Dokumen.
——
Mahmud Riayat Syah Pahlawan Nasional
Sultan Mahmud Riayat Syah: Diaspora Menjaga Marwah
Inilah taknik diaspora demi menjaga marwah negeri. Sebab sultan paham, Belanda akan membalasan atas kehancuran bentengnya di Tanjungpinang.
TRIBUNBATAM.id - Dua bulan setelah berhasil menaklukkan kompeni Belanda di Tanjungpinang, Sultan Mahmud Riayat Syah membuat suatu gebrakan besar dalam titik kisar perjalanan kerajaan Riau-Johor-Pahang. Ia tahu betul tabiat dan prilaku Belanda, yang apabila dikalahkan dalam perang, maka akan menuntut balas dan membuat 1001 alasan untuk melemahkan kedaulatannya.
Betul saja, Belanda mengirimkan satu eskader pimpinan Jacob Pieter van Bram ke Tanjungpinang pada Agustus 1787 itu. Jacob Pieter van Bram adalah pimpinan yang dulu pernah mengalahkan pasukan Raja Haji Fisabilillah dalam peperangan di Ketapang dekat Malaka.
Wajar, bila kemudian Belanda menggunakan dia lagi untuk menuntut balas atas kekelahan kompeti dalam serangan yang direncanakan oleh Sultan Mahmud Riayat Syah itu.
Baca: Sultan Mahmud Riayat Syah: Siapakah Dia?
Baca: Sultan Mahmud Riayat Syah: Strategi Gerilya Laut dalam Perang
Baca: RESMI! Sultan Mahmud Riayat Syah Jadi Pahlawan Nasional Asal Kepri
Menurut penulis Buyong Adil, penulis buku Sejarah Johor (1980), Jacob dengan pasukannya datang membawa perintah untuk menghukum Sultan Mahmud Riayat Syah serta membayar ganti rugi atas seragan yang dilakukan pasukan lalun dari berbagai kerajaan itu.
Tetapi apalah daya, sultan sudah tidak berada di tempat. Sultan sudah memindahkan pusat kerajaan di Daik Lingga sehingga ia tidak bisa membalas kekalahan Belanda dan juga tidak bisa melaksanakan hukuman itu sebab sultan telah hijrah ke Daik Lingga.
——
Kutipan Data.
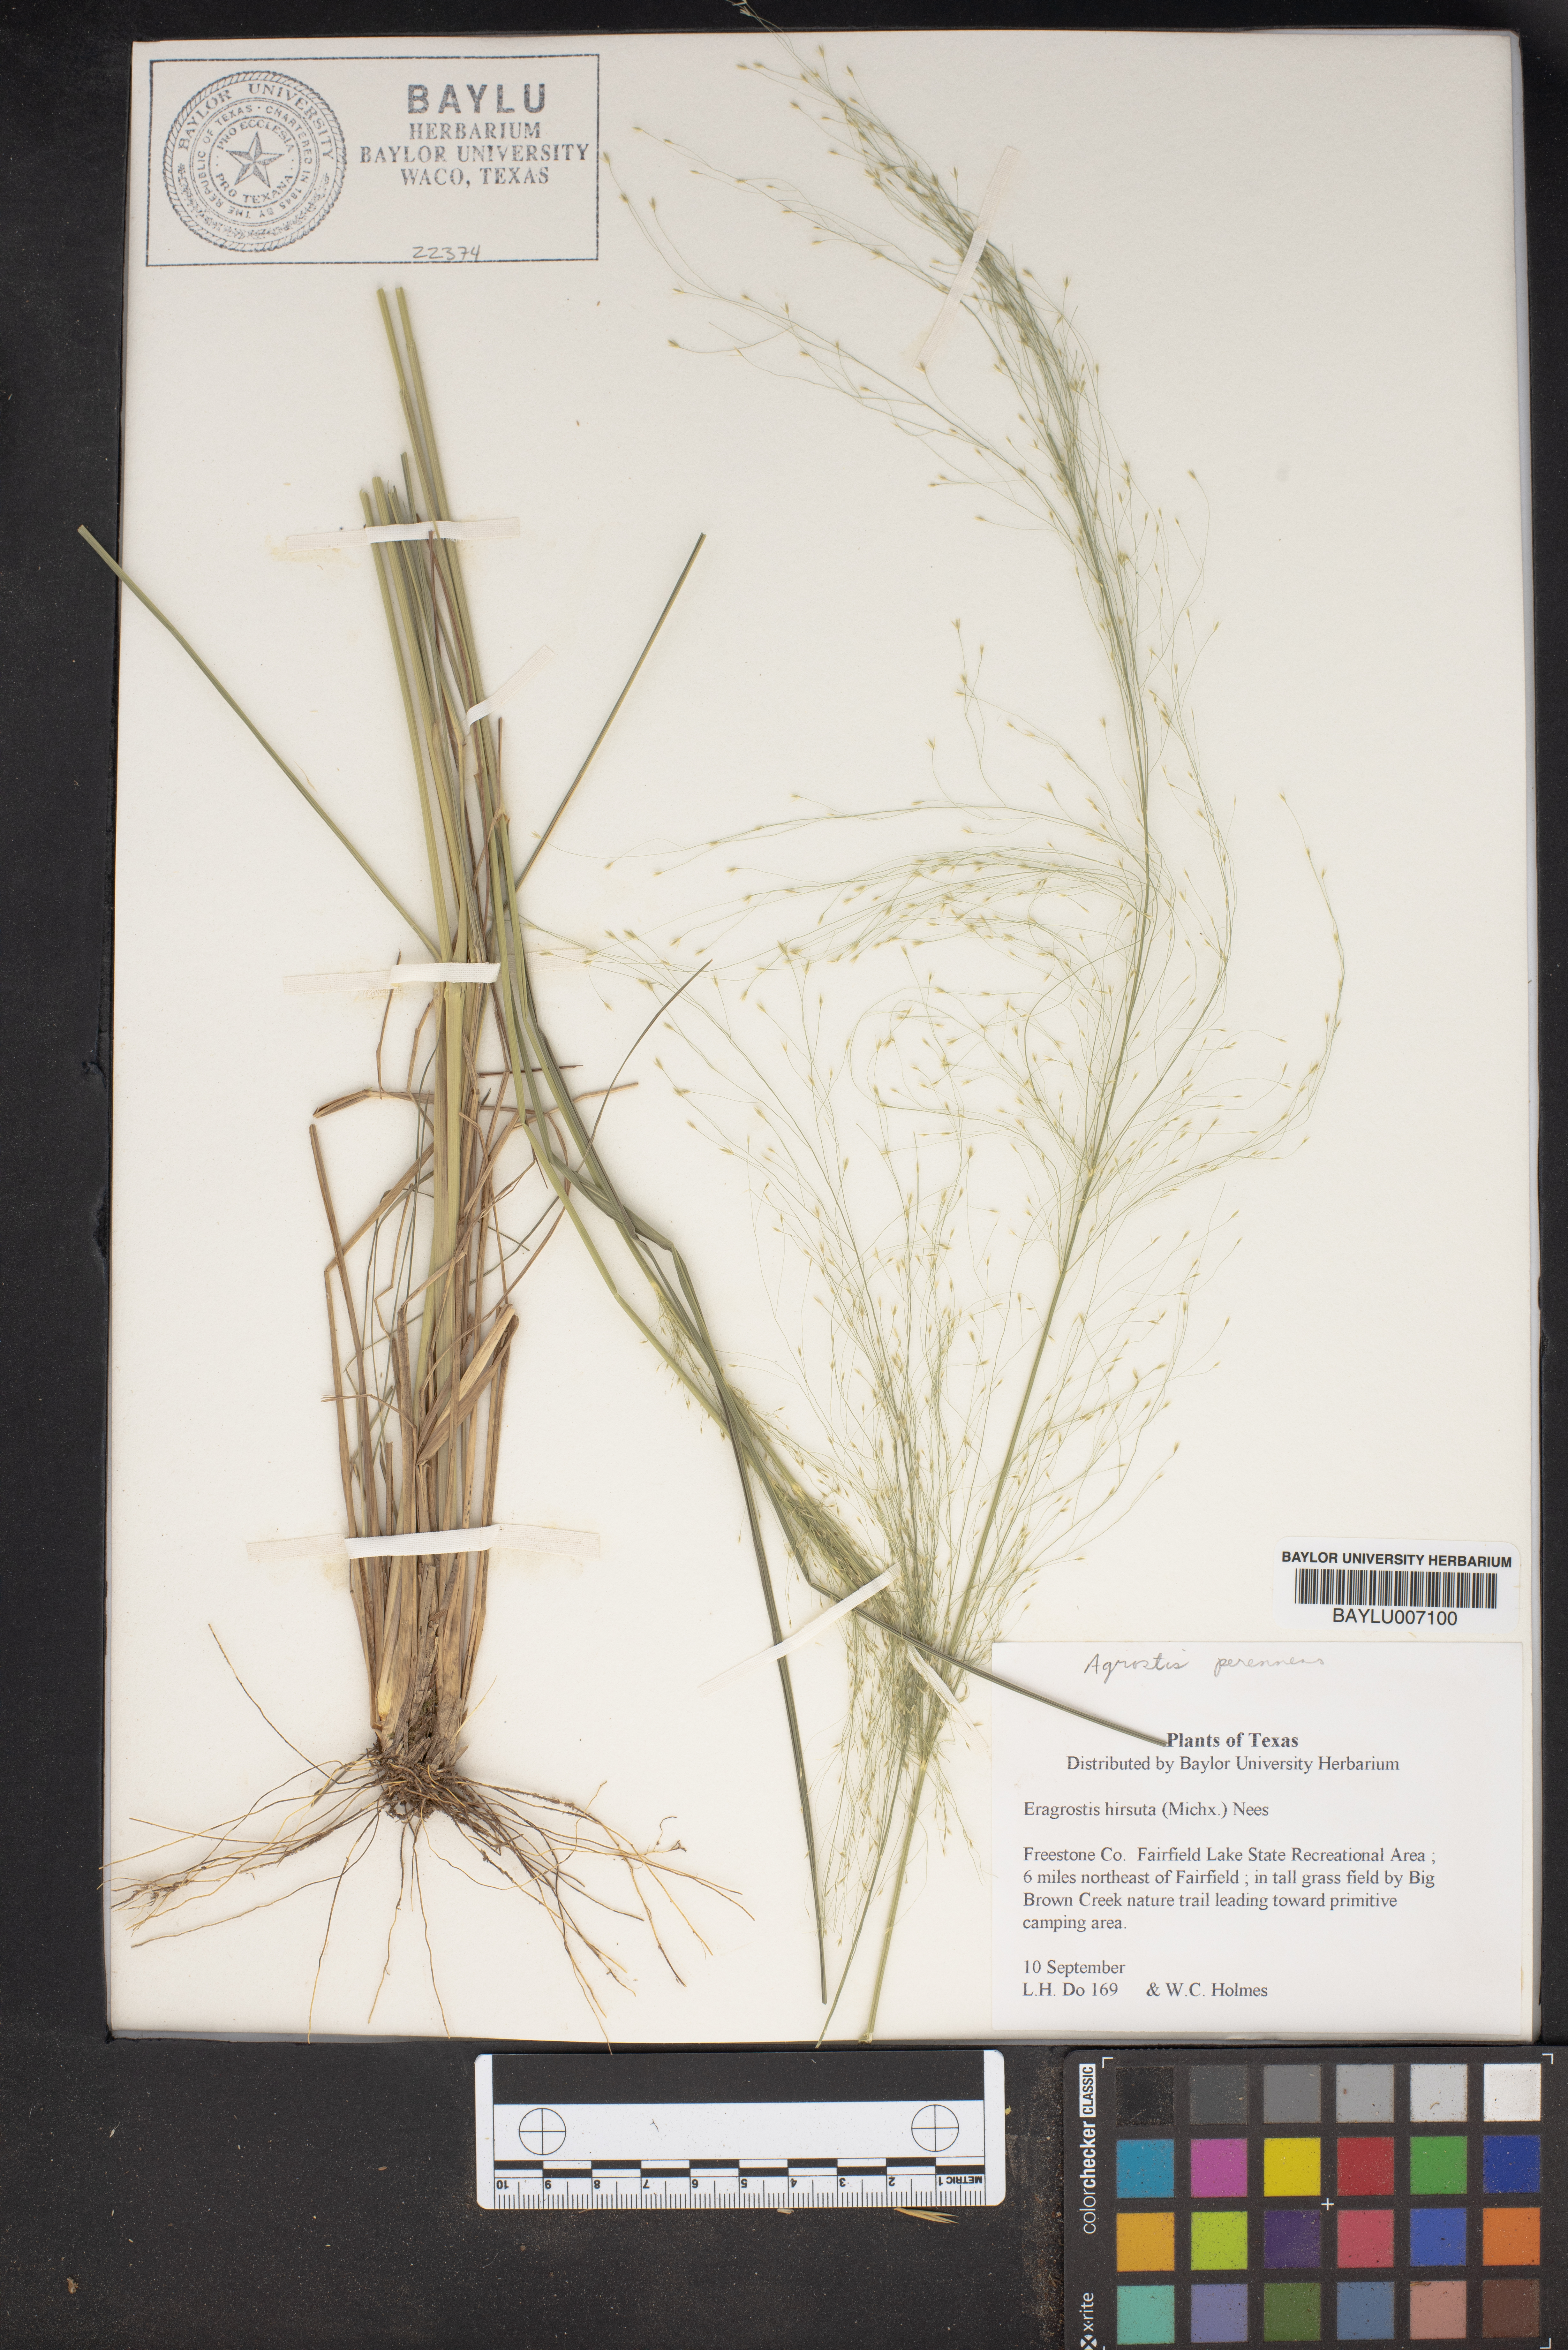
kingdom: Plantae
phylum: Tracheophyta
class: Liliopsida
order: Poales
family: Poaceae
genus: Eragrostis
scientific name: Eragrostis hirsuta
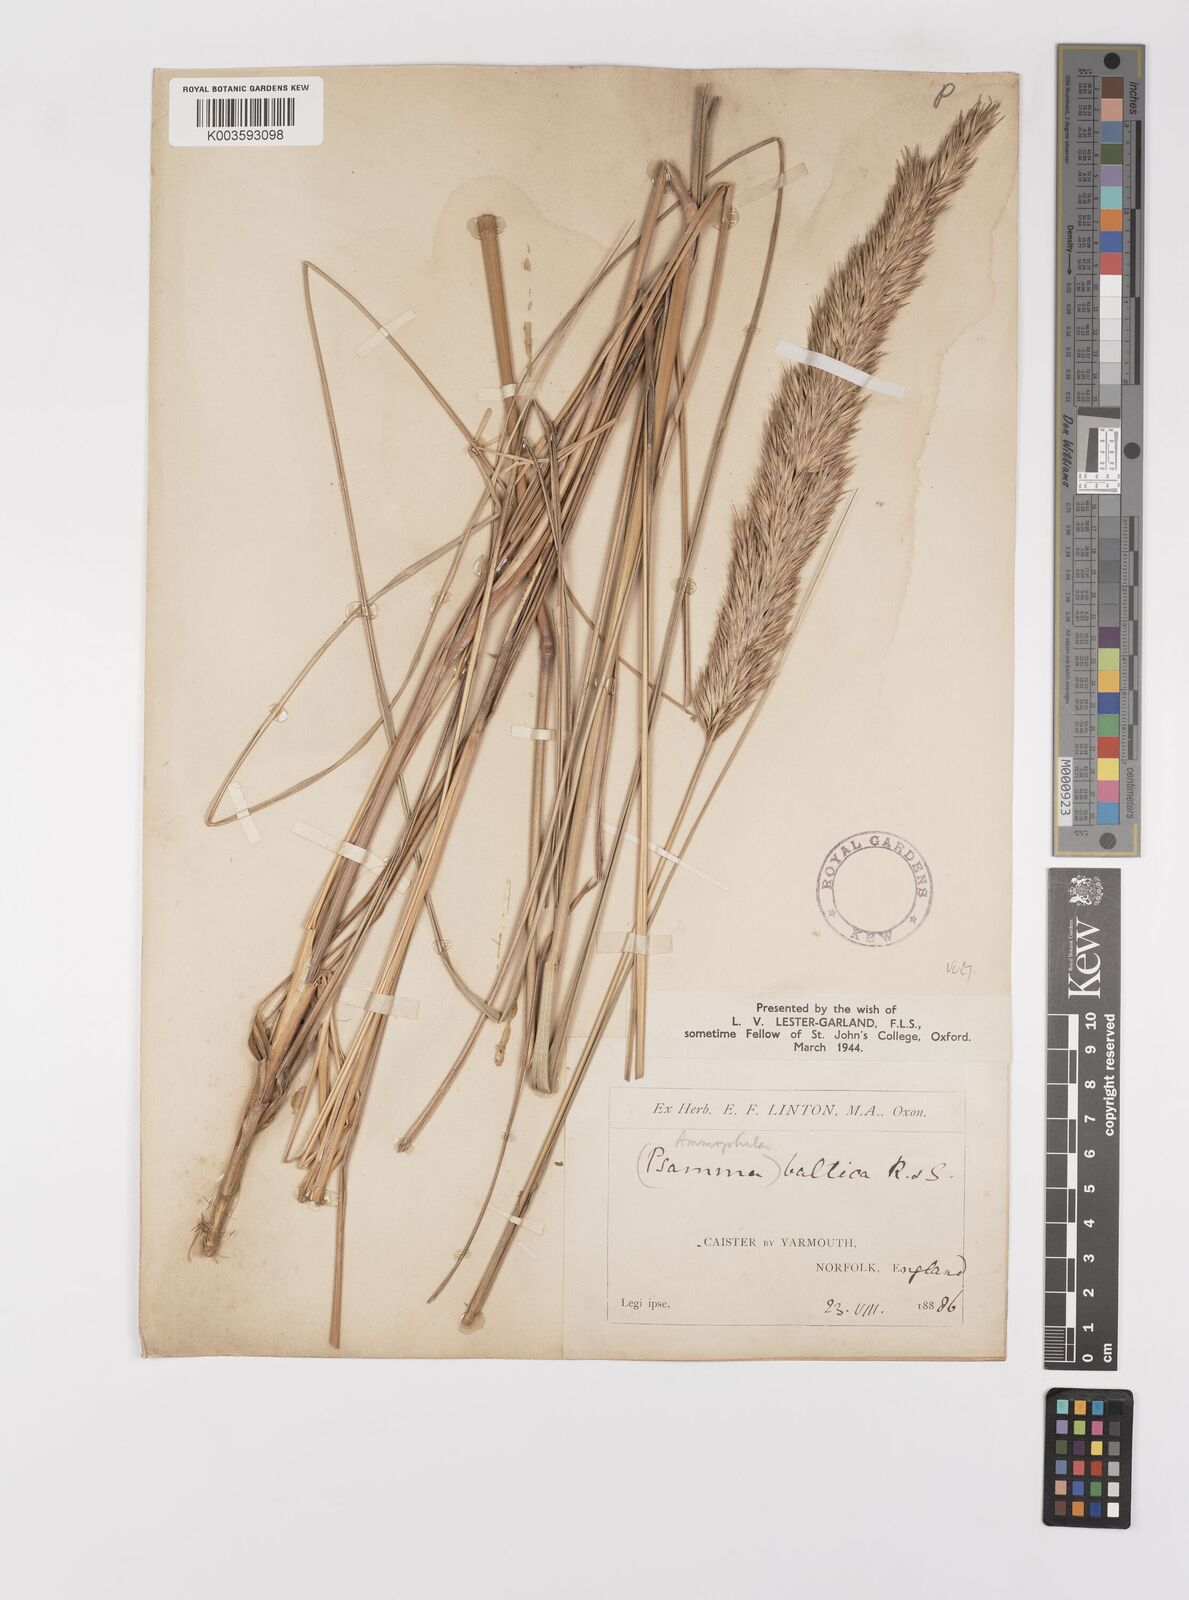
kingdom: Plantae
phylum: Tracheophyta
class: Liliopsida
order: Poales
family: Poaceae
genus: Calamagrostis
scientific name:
——
Tujuan A. Sebutkan semua nama orang yang muncul dalam artikel tentang Sultan Mahmud Riayat Syah.
Tujuan B. Salin bagian artikel tentang Sultan Mahmud Riayat Syah, mulai dari "Wajar, bila kemudian" dan terus sampai "berbagai kerajaan itu.".
Baris-baris ini tidak ada hubungannya dengan artikel.

Keluaran Lengkap A. Sultan Mahmud Riayat Syah, Jacob Pieter van Bram, Raja Haji Fisabilillah, Buyong Adil

Keluaran Lengkap B.
Wajar, bila kemudian Belanda menggunakan dia lagi untuk menuntut balas atas kekelahan kompeti dalam serangan yang direncanakan oleh Sultan Mahmud Riayat Syah itu.
Baca: Sultan Mahmud Riayat Syah: Siapakah Dia?
Baca: Sultan Mahmud Riayat Syah: Strategi Gerilya Laut dalam Perang
Baca: RESMI! Sultan Mahmud Riayat Syah Jadi Pahlawan Nasional Asal Kepri
Menurut penulis Buyong Adil, penulis buku Sejarah Johor (1980), Jacob dengan pasukannya datang membawa perintah untuk menghukum Sultan Mahmud Riayat Syah serta membayar ganti rugi atas seragan yang dilakukan pasukan lalun dari berbagai kerajaan itu.